START EXTRACT PROVIDED

“At the last dim horizon, we search among ghostly errors of observations for landmarks that are scarcely more substantial. The search will continue. The urge is older than history. It is not satisfied and it will not be oppressed.” –Edwin Hubble
Given the relative peace of our night skies, combined with the vast distances from our Solar System to the nearest star, we don’t often think about the cosmic catastrophes that took place in our past. But these catastrophes are the very things that gave rise to our Solar System in the first place!
Yes, it’s dense, cold, contracting gas — enriched by previous generations of stars — that gives rise to stars and planets like the ones found right in our own backyard. But the clouds of gas we find strewn throughout are galaxy, for the most part, are far too diffuse to simply contract down under the force of gravity to form all these new stars. It usually takes some sort of catastrophic event to set that off!
On very large scales, two large galaxies colliding together is one of the most spectacular examples of such a catastrophe. The closest galaxy to us in the process of colliding is the magnificent and unusual giant galaxy, Centaurus A, located just 11 million light years away.

END EXTRACT PROVIDED
START DATA SECTION

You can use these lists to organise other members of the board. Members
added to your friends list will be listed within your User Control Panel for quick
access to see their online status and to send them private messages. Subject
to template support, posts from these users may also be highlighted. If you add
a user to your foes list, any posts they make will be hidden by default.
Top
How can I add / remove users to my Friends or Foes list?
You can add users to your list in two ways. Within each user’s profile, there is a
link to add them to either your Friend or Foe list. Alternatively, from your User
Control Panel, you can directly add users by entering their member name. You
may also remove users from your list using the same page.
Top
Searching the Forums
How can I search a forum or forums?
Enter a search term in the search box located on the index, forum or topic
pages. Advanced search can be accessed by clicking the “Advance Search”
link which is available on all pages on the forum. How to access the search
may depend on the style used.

END DATA SECTION
START DATA SECTION

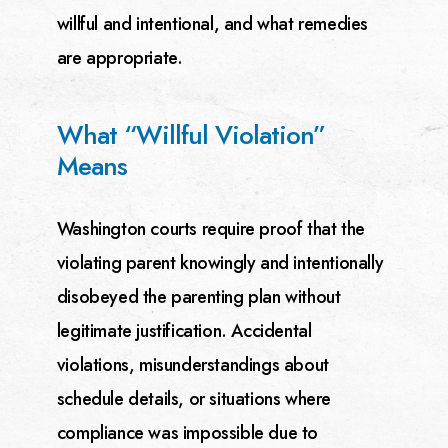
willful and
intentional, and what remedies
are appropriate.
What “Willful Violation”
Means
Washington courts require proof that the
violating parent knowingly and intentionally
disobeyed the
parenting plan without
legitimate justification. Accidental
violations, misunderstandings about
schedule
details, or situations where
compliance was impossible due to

END DATA SECTION

- _TASK ITEM_
Answer these questions about the text on cosmic catastrophes and star formation:
(a) Whose words open the text as a quotation?
(b) What kind of gas does the text say gives rise to stars and planets?
(c) Which galaxy does the text name as the closest one now in the process of colliding, and how far away is it?

- _REPLY_
(a) Edwin Hubble
(b) Dense, cold, contracting gas, enriched by previous generations of stars
(c) Centaurus A, 11 million light years away